Actress-choreographer Ann Reinking, star of stage musical Chicago, dies at 71

Before the Chicago revival, Ann Reinking, by then in her 40s, had never expected to dance onstage again. PHOTO: AFP

(NYTIMES) - Ann Reinking, a dancer, actor and Tony Award-winning choreographer who performed for nearly three decades on Broadway, where she was known for her long association with Bob Fosse and his work, died Saturday (Dec 12) in Woodinville, Washington, near Seattle. She was 71.

Reinking had been visiting her older brother when she died in her sleep in a hotel room, said Dahrla King, her sister-in-law. The cause was not yet known.

As a performer, Reinking was perhaps best known for playing Roxie Hart in the hit John Kander-Fred Ebb musical Chicago. She stepped into the role in 1977, at 27, and it helped make her a star.

In 1996, when she was in her 40s, she returned to the role triumphantly for a hugely successful Broadway revival, which she also choreographed. Her success onstage in the original production fascinated audiences in part because of a romantic subplot playing out offstage.

When Reinking, an ingenue, took on the role of Roxie, she was romantically involved with Fosse, the show's director and choreographer. And the star she was replacing was Gwen Verdon, who had been married to Fosse and had separated from him several years earlier.

By the time Reinking returned to the role two decades later, she had become a formidable choreographer herself. She won the Tony Award for best choreography for the Chicago revival, which continued its run into this year (2020). She imagined her dance movements as an updated tribute to Fosse's earlier choreography. (Fosse died of a heart attack in 1987 at 60.)

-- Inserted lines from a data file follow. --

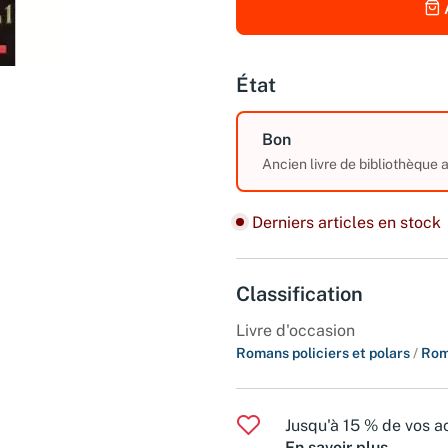
État
Bon
Ancien livre de bibliothèque
Derniers articles en stock
Classification
Livre d'occasion
Romans policiers et polars
/
Rom
Jusqu'à 15 % de vos ac
En savoir plus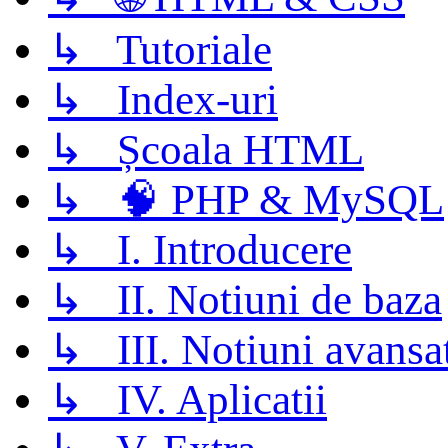
↳ Tutoriale
↳ Index-uri
↳ Școala HTML
↳ 🧠 PHP & MySQL
↳ I. Introducere
↳ II. Notiuni de baza
↳ III. Notiuni avansa
↳ IV. Aplicatii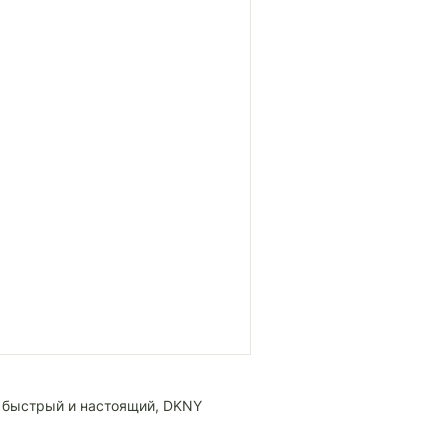
, быстрый и настоящий, DKNY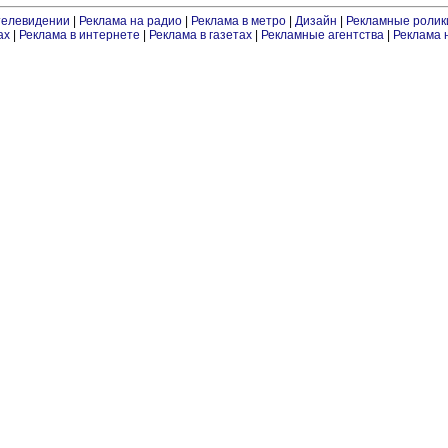
телевидении
|
Реклама на радио
|
Реклама в метро
|
Дизайн
|
Рекламные ролик
ах
|
Реклама в интернете
|
Реклама в газетах
|
Рекламные агентства
|
Реклама 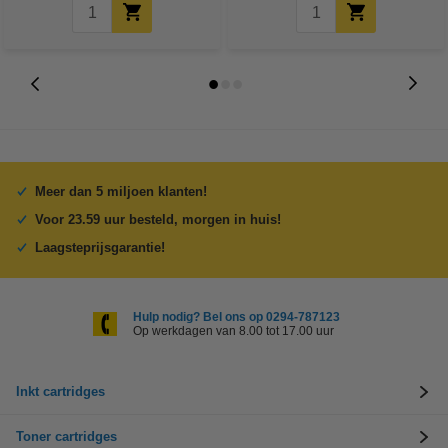
Meer dan 5 miljoen klanten!
Voor 23.59 uur besteld, morgen in huis!
Laagsteprijsgarantie!
Hulp nodig? Bel ons op 0294-787123
Op werkdagen van 8.00 tot 17.00 uur
Inkt cartridges
Toner cartridges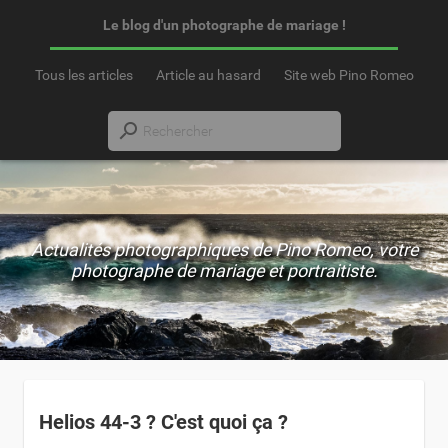
Le blog d'un photographe de mariage !
Tous les articles
Article au hasard
Site web Pino Romeo
Actualités photographiques de Pino Romeo, votre
photographe de mariage et portraitiste.
Helios 44-3 ? C'est quoi ça ?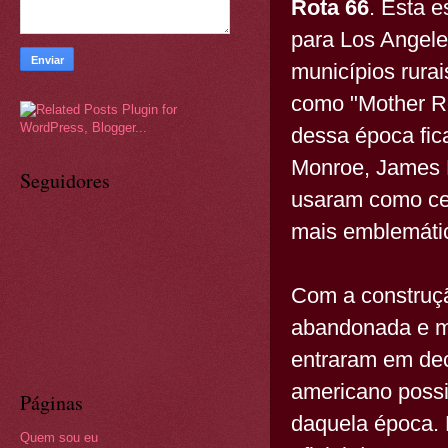
Rota 66
. Esta e
para Los Angele
municípios rurai
como "Mother Ro
dessa época fic
Monroe, James D
Seguidores
usaram como ce
mais emblemáti
Com a construçã
abandonada e mu
entraram em decl
americano possi
Páginas
daquela época. 
Quem sou eu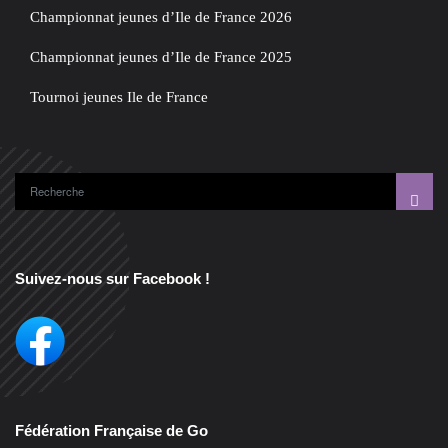
Championnat jeunes d’Ile de France 2026
Championnat jeunes d’Ile de France 2025
Tournoi jeunes Ile de France
Suivez-nous sur Facebook !
Fédération Française de Go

She continued to keep the Fosse flame burning in 1999 by co-directing and co-choreographing the Broadway musical Fosse, a revue of his work, which won the Tony for best musical.

"He lived to wake people up, to make them really live," she said of Fosse in 1996. "He taught me how hard you have to work to do that."

Reinking described Fosse's work as having "influenced a generation", but she said her own choreographic style was different - more balletic and quirky.

In 1979, she played a character based on herself in Fosse's fantasy-filled but frankly autobiographical film, All That Jazz, with Roy Scheider as an intense Fosse-like director and choreographer.

"It was me, and it wasn't me," she said of her character, the director's girlfriend, in an interview with The Times in 1980. "Basically I was very flattered. I think I came off as a good person and as someone who meant something to him."

Ann Reinking was born on Nov 10, 1949, in Seattle to Walter and Frances Reinking. Her father was a hydraulics engineer and salesman; her mother was a homemaker.

Ann started ballet classes when she was eight, her mother told The Seattle Times. She was a teenager when she appeared in her first professional show, Bye Bye Birdie, at the Seattle Opera House, in 1965.

Reinking studied at the San Francisco Ballet School as a scholarship student and, after graduating from high school, attended a Joffrey Ballet summer residency in Tacoma, Washington. There, by her mother's account, Robert Joffrey, the co-founder of the company, urged her to go to New York, telling her that her talents extended beyond dance to singing and acting.

In New York, Reinking was a member of the corps de ballet at Radio City Music Hall. Her first Broadway role was in the ensemble of Cabaret in 1969. She went on to appear in Coco, which starred Katharine Hepburn as Coco Chanel, and Pippin, which Fosse choreographed.

Reinking starred as Joan of Arc, opposite Joel Grey, in the short-lived 1975 musical Goodtime Charley. The next year, she joined the cast of the smash hit A Chorus Line, then went on to appear in Dancin', a musical revue directed and choreographed by Fosse, starting in 1978.

In 1986, Reinking starred in a revival of Sweet Charity, a production that also featured Bebe Neuwirth, who went on to perform opposite Reinking as Velma Kelly in the Chicago revival.

Before the Chicago revival, Reinking, by then in her 40s, had never expected to dance onstage again, she said. Indeed, at first she turned down the offer to play Roxie again. But the director, Walter Bobbie, persisted, and she relented.

"She simply doesn't dance like anyone else," Neuwirth told The Times in 1996.

Reinking later found roles on the screen as well, notably as the billionaire Oliver Warbucks' secretary, Grace Farrell, in the 1982 movie version of the hit musical Annie.

Reinking was married four times, including briefly when she was 21, and had a six-year relationship with Fosse. She and her most recent husband, the sports writer Peter Talbert, were married in 1994. He survives her, along with her son, Christopher, and six siblings: Richard, Robert, James, Jeffrey, Helen and Daniel.